**Task item:** From the line containing "X54346Y-49217D02*" to the last line below, retype everything word for word.

- - - -

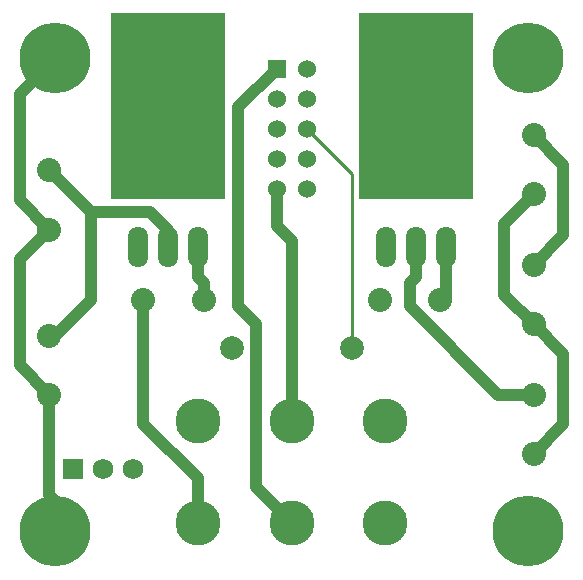
<source format=gtl>
%FSLAX34Y34*%
G04 Gerber Fmt 3.4, Leading zero omitted, Abs format*
G04 (created by PCBNEW (2014-jan-25)-product) date Mon 11 Aug 2014 02:02:26 PM PDT*
%MOIN*%
G01*
G70*
G90*
G04 APERTURE LIST*
%ADD10C,0.003937*%
%ADD11C,0.236220*%
%ADD12R,0.068000X0.068000*%
%ADD13C,0.068000*%
%ADD14R,0.060000X0.060000*%
%ADD15C,0.060000*%
%ADD16C,0.080000*%
%ADD17O,0.066900X0.137800*%
%ADD18R,0.380000X0.620000*%
%ADD19C,0.078700*%
%ADD20C,0.150000*%
%ADD21C,0.040000*%
%ADD22C,0.010000*%
G04 APERTURE END LIST*
G54D10*
G54D11*
X41338Y-41338D03*
X57086Y-41338D03*
X41338Y-57086D03*
X57086Y-57086D03*
G54D12*
X41913Y-55019D03*
G54D13*
X42913Y-55019D03*
X43913Y-55019D03*
G54D14*
X48712Y-41700D03*
G54D15*
X49712Y-41700D03*
X48712Y-42700D03*
X49712Y-42700D03*
X48712Y-43700D03*
X49712Y-43700D03*
X48712Y-44700D03*
X49712Y-44700D03*
X48712Y-45700D03*
X49712Y-45700D03*
G54D16*
X57283Y-52559D03*
X57283Y-54527D03*
X57283Y-48228D03*
X57283Y-50196D03*
X57283Y-43897D03*
X57283Y-45866D03*
X41141Y-52559D03*
X41141Y-50590D03*
X41141Y-47047D03*
X41141Y-45078D03*
G54D17*
X53346Y-47637D03*
X52346Y-47637D03*
X54346Y-47637D03*
G54D18*
X53346Y-42937D03*
G54D17*
X45078Y-47637D03*
X44078Y-47637D03*
X46078Y-47637D03*
G54D18*
X45078Y-42937D03*
G54D19*
X47212Y-50984D03*
X51212Y-50984D03*
G54D16*
X54154Y-49409D03*
X52144Y-49409D03*
X46280Y-49409D03*
X44270Y-49409D03*
G54D20*
X49212Y-56818D03*
X49212Y-53418D03*
X52332Y-56818D03*
X46092Y-53418D03*
X52332Y-53418D03*
X46092Y-56818D03*
G54D21*
X41141Y-50590D02*
X41338Y-50590D01*
X41338Y-50590D02*
X42519Y-49409D01*
X42519Y-49409D02*
X42519Y-46456D01*
X45078Y-47637D02*
X45078Y-47047D01*
X45078Y-47047D02*
X44488Y-46456D01*
X44488Y-46456D02*
X42519Y-46456D01*
X42519Y-46456D02*
X41141Y-45078D01*
X46092Y-56818D02*
X46092Y-55344D01*
X44270Y-53522D02*
X44270Y-49409D01*
X46092Y-55344D02*
X44270Y-53522D01*
X46280Y-49409D02*
X46280Y-48839D01*
X46078Y-48637D02*
X46078Y-47637D01*
X46280Y-48839D02*
X46078Y-48637D01*
X49212Y-56818D02*
X48031Y-55637D01*
X47440Y-42972D02*
X48712Y-41700D01*
X47440Y-49606D02*
X47440Y-42972D01*
X48031Y-50196D02*
X47440Y-49606D01*
X48031Y-55637D02*
X48031Y-50196D01*
X41338Y-57086D02*
X41338Y-56102D01*
X41338Y-56102D02*
X41141Y-55905D01*
X41141Y-55905D02*
X41141Y-52559D01*
X41141Y-47047D02*
X40157Y-48031D01*
X40157Y-51574D02*
X41141Y-52559D01*
X40157Y-48031D02*
X40157Y-51574D01*
X41338Y-41338D02*
X40157Y-42519D01*
X40157Y-46062D02*
X41141Y-47047D01*
X40157Y-42519D02*
X40157Y-46062D01*
G54D22*
X51212Y-50984D02*
X51212Y-45200D01*
X51212Y-45200D02*
X49712Y-43700D01*
G54D21*
X49212Y-53418D02*
X49212Y-47440D01*
X48712Y-46940D02*
X48712Y-45700D01*
X49212Y-47440D02*
X48712Y-46940D01*
X53346Y-47637D02*
X53346Y-48622D01*
X56102Y-52559D02*
X57283Y-52559D01*
X53149Y-49606D02*
X56102Y-52559D01*
X53149Y-48818D02*
X53149Y-49606D01*
X53346Y-48622D02*
X53149Y-48818D01*
X57283Y-50196D02*
X56299Y-49212D01*
X56299Y-46850D02*
X57283Y-45866D01*
X56299Y-49212D02*
X56299Y-46850D01*
X57283Y-50196D02*
X58267Y-51181D01*
X58267Y-53543D02*
X57283Y-54527D01*
X58267Y-51181D02*
X58267Y-53543D01*
X54154Y-49409D02*
X54346Y-49217D01*
X54346Y-49217D02*
X54346Y-47637D01*
X57283Y-43897D02*
X58267Y-44881D01*
X58267Y-47244D02*
X57283Y-48228D01*
X58267Y-44881D02*
X58267Y-47244D01*
M02*

</source>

- - - -

**Reply to the task:**
X54346Y-49217D02*
X54346Y-47637D01*
X57283Y-43897D02*
X58267Y-44881D01*
X58267Y-47244D02*
X57283Y-48228D01*
X58267Y-44881D02*
X58267Y-47244D01*
M02*

</source>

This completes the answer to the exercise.